Un thème bien plus consensuel relevant du même registre serait, chez nous, les « sensations maritimes ». Cette hypothèse, que j’évoquais à la fin de l’article précité, s’est trouvé confirmée sur le quai portuaire dont il fut question ces derniers temps. Le tout était de rencontrer les bons interlocuteurs, car le problème avec les questions ouvertes du genre « Qu’est-ce que vous aimez ici ? », c’est qu’il faut avoir des mots pour répondre, et que beaucoup de gens ont du mal à aller au-delà du « Ben, c’est joli, quoi ! », peut-être aussi par pudeur, pour ne pas se déballer devant un inconnu. Bref, le 5 novembre dernier, j’ai fini par trouver des gens pour me parler de l’air vif qui fouette le visage, des odeurs iodées, du spectacle toujours renouvelé par la marée et les changements de la lumière, des cris et des mouvements des oiseaux de mer, du spectacle des bateaux, et encore n’a-t-on pas droit ici aux embruns salés qui ajoutent d’autres dimensions sensorielles dans les environnements plus exposés. Qu’est-ce qui conduit tant de gens vers les sentiers côtiers, même et surtout lors des plus grosses tempêtes, si ce n’est ce « spectacle total » qui offre des expériences à nulle autre pareilles, et auprès desquelles les sapinières nordiques font un peu pâle figure ? Là où dans leurs questionnaires, les Suédois parlent platement de « contact avec l’eau », nous avons matière, ici en Bretagne, à faire figurer les « sensations maritimes » comme une valeur de sociotope à part entière, capable de faire sortir des gens de chez eux dans les pires conditions pour se frotter aux éléments et à la nature à l’état brut.

3 commentaires

  1. Le sentiment maritime est tellement fort qu’il est complexe ….Mer, montagne, forêt, les mythes sont sans doute fondateurs de notre relation au milieu naturel.
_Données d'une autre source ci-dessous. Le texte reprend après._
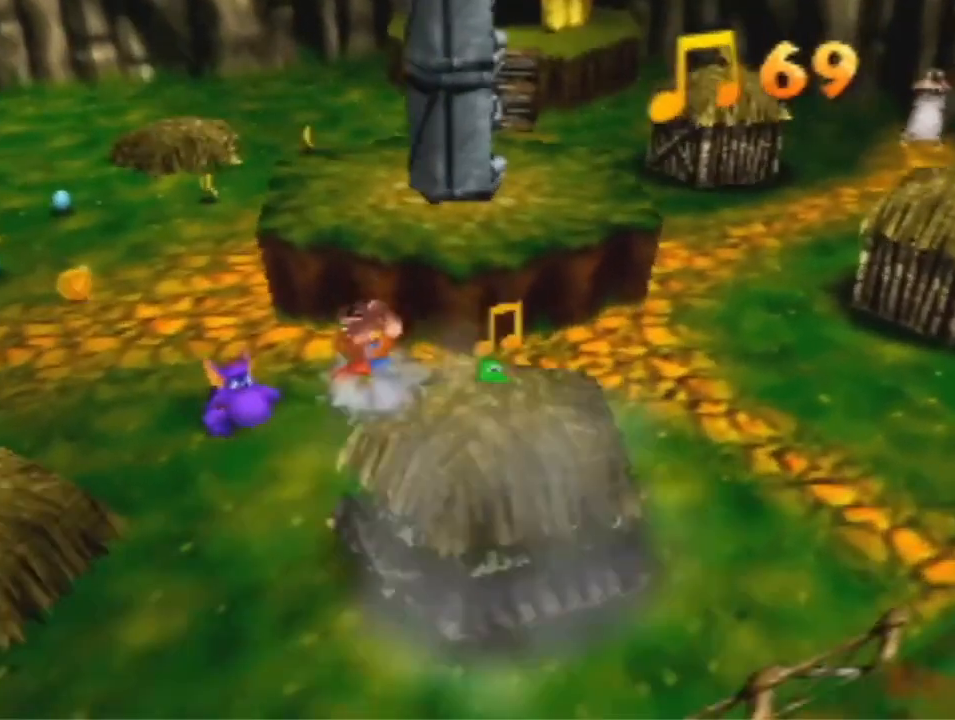
{"dt_ms": 1000, "buttons": [], "left_stick": "up-left", "events": [[500, "left_stick", "up-left"]]}
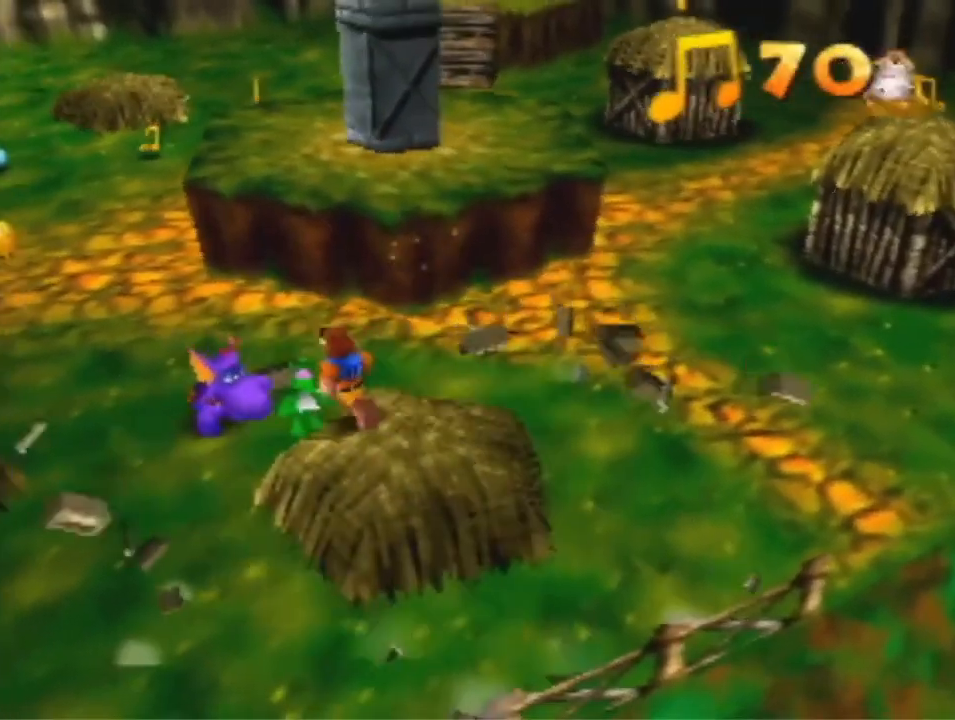
{"dt_ms": 500, "buttons": ["A"], "left_stick": "up", "events": [[33, "B", "down"], [133, "B", "up"], [267, "left_stick", "up"], [467, "A", "down"]]}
La mer contemplée, racontée ou arpentée regorge de mythes et d’histoires….qui probablement sont également présents quand nous la regardons……dans le sentiment maritime il y a sans doute quelque chose de l’âme…….

    1. un très beau livre sur le sentiment maritime avec des descriptions incroyables de l’estran (marcher sur le fond de la mer) : besoin de mer de Hervé Hamon…..
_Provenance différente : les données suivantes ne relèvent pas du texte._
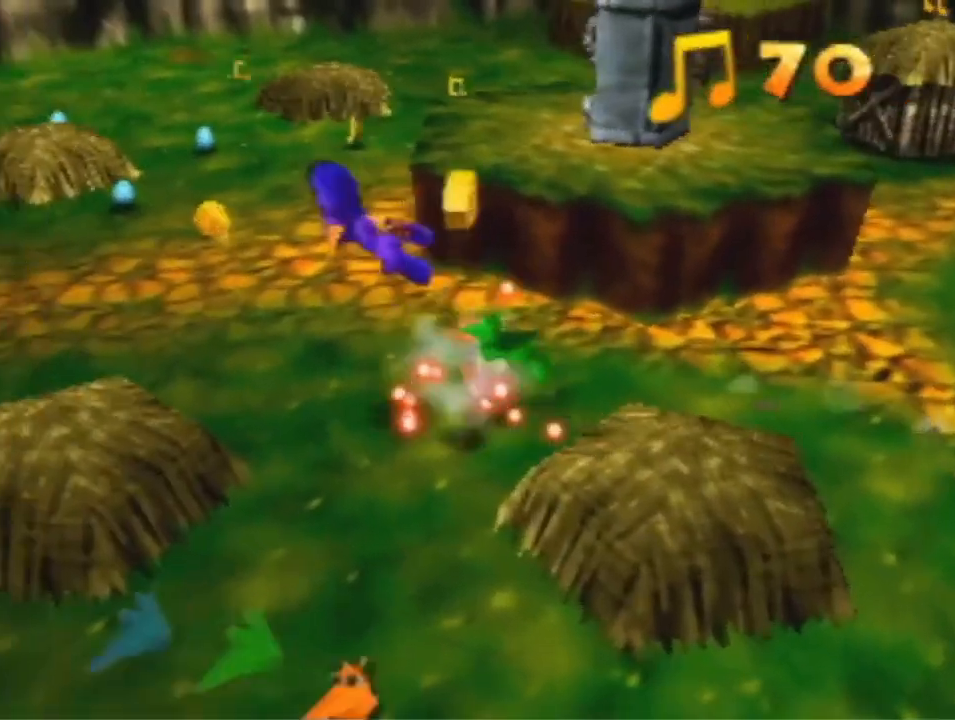
{"dt_ms": 500, "buttons": [], "left_stick": "up", "events": [[500, "A", "up"]]}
      1. Lire aussi, dans un autre genre, le livre de l’historien Alain Corbin « Le Territoire du vide / L’Occident et le désir du rivage, 1750-1840 », qui nous rappelle que cet attrait n’est pas très ancien… comme pour la montagne d’ailleurs, pour laquelle la charnière intervient au tournant 18è-19è s. J’ai lu un témoignage rappelant qu’au 19è, le recteur (= curé) de Quiberon passait pour un farfelu car il était le seul habitant à se rendre à la côte par plaisir, les autres n’y allant que par nécessité.